Exercise text:

************

That's interesting, because, as a French person, I'm used to restaurant menus being, at best, a few words written on paper ; and sometimes there's no physical support and the menu is only provided orally by the waiter.

And places that display pictures of the food or, even worse, plastic replicas, tend to turn down my appetite. It feels gross and unnatural. I think part of it is because it means two things: either you'll have exactly the same thing in your plate, which mean industrialized food, or it won't match what you've been shown, you've been lied to.

Meanwhile, in restaurants without visual clues, you can only let your imagination go wild and guess what you're going to have. Once the plate is put in front of you, two surprises awaits you: does it looks like what you imagined and is it good?

At least that's the experience I'm looking for in restaurants.


Replies

powersnailyesterday at 8:51 AM

I was just on a short trip to Japan, and I find the replica food very intriguing. Take the experience with a large grain of salt of course, since it's just a few days worth of sightseeing.

What's particularly interesting, is that the replicas really do look like the actual food. Some replicas are so good, that I would not be able to tell that it is fake even by close inspection. One of the gyoza replica got the doughy body, the crispy bottom, and oily surface that is visually indistinguishable from a real one. Even the touch is somewhat real.

************

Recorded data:
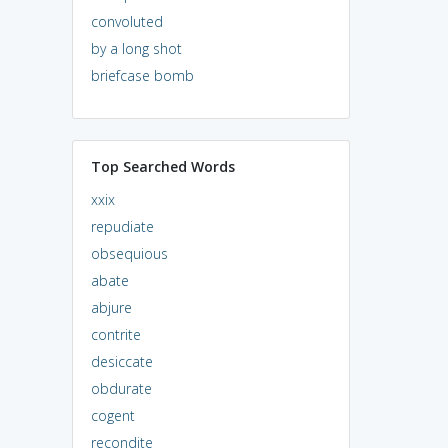
convoluted
by a long shot
briefcase bomb
Top Searched Words
xxix
repudiate
obsequious
abate
abjure
contrite
desiccate
obdurate
cogent
recondite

************

Exercise requirements:
Reproduce word for word the full text on restaurant menus and replica food.

Response to this task:
That's interesting, because, as a French person, I'm used to restaurant menus being, at best, a few words written on paper ; and sometimes there's no physical support and the menu is only provided orally by the waiter.

And places that display pictures of the food or, even worse, plastic replicas, tend to turn down my appetite. It feels gross and unnatural. I think part of it is because it means two things: either you'll have exactly the same thing in your plate, which mean industrialized food, or it won't match what you've been shown, you've been lied to.

Meanwhile, in restaurants without visual clues, you can only let your imagination go wild and guess what you're going to have. Once the plate is put in front of you, two surprises awaits you: does it looks like what you imagined and is it good?

At least that's the experience I'm looking for in restaurants.


Replies

powersnailyesterday at 8:51 AM

I was just on a short trip to Japan, and I find the replica food very intriguing. Take the experience with a large grain of salt of course, since it's just a few days worth of sightseeing.

What's particularly interesting, is that the replicas really do look like the actual food. Some replicas are so good, that I would not be able to tell that it is fake even by close inspection. One of the gyoza replica got the doughy body, the crispy bottom, and oily surface that is visually indistinguishable from a real one. Even the touch is somewhat real.